# Exercise details
The records that follow must be repeated exactly, line by line.

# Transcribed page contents
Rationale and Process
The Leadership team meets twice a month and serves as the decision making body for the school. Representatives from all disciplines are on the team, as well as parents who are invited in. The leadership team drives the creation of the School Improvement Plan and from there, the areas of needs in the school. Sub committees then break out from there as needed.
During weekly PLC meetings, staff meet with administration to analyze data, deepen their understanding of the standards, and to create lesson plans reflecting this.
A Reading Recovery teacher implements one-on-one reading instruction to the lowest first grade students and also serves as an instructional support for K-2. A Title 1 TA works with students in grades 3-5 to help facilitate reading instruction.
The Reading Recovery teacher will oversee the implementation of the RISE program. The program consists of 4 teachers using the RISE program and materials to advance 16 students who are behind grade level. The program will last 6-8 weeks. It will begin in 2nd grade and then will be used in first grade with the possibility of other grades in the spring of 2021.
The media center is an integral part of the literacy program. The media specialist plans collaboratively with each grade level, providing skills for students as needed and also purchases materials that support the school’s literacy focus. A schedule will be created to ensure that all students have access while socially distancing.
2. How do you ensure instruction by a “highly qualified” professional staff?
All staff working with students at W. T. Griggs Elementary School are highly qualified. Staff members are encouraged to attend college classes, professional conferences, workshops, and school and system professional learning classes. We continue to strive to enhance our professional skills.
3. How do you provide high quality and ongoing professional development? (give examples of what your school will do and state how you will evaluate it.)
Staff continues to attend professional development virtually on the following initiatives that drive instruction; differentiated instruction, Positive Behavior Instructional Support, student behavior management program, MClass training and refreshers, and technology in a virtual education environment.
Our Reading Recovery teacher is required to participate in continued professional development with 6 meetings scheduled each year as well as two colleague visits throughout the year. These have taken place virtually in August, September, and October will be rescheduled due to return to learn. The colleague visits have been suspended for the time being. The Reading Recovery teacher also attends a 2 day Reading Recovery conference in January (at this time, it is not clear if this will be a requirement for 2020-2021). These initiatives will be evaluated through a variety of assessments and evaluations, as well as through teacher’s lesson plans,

# Solution for this task
Rationale and Process
The Leadership team meets twice a month and serves as the decision making body for the school. Representatives from all disciplines are on the team, as well as parents who are invited in. The leadership team drives the creation of the School Improvement Plan and from there, the areas of needs in the school. Sub committees then break out from there as needed.
During weekly PLC meetings, staff meet with administration to analyze data, deepen their understanding of the standards, and to create lesson plans reflecting this.
A Reading Recovery teacher implements one-on-one reading instruction to the lowest first grade students and also serves as an instructional support for K-2. A Title 1 TA works with students in grades 3-5 to help facilitate reading instruction.
The Reading Recovery teacher will oversee the implementation of the RISE program. The program consists of 4 teachers using the RISE program and materials to advance 16 students who are behind grade level. The program will last 6-8 weeks. It will begin in 2nd grade and then will be used in first grade with the possibility of other grades in the spring of 2021.
The media center is an integral part of the literacy program. The media specialist plans collaboratively with each grade level, providing skills for students as needed and also purchases materials that support the school’s literacy focus. A schedule will be created to ensure that all students have access while socially distancing.
2. How do you ensure instruction by a “highly qualified” professional staff?
All staff working with students at W. T. Griggs Elementary School are highly qualified. Staff members are encouraged to attend college classes, professional conferences, workshops, and school and system professional learning classes. We continue to strive to enhance our professional skills.
3. How do you provide high quality and ongoing professional development? (give examples of what your school will do and state how you will evaluate it.)
Staff continues to attend professional development virtually on the following initiatives that drive instruction; differentiated instruction, Positive Behavior Instructional Support, student behavior management program, MClass training and refreshers, and technology in a virtual education environment.
Our Reading Recovery teacher is required to participate in continued professional development with 6 meetings scheduled each year as well as two colleague visits throughout the year. These have taken place virtually in August, September, and October will be rescheduled due to return to learn. The colleague visits have been suspended for the time being. The Reading Recovery teacher also attends a 2 day Reading Recovery conference in January (at this time, it is not clear if this will be a requirement for 2020-2021). These initiatives will be evaluated through a variety of assessments and evaluations, as well as through teacher’s lesson plans,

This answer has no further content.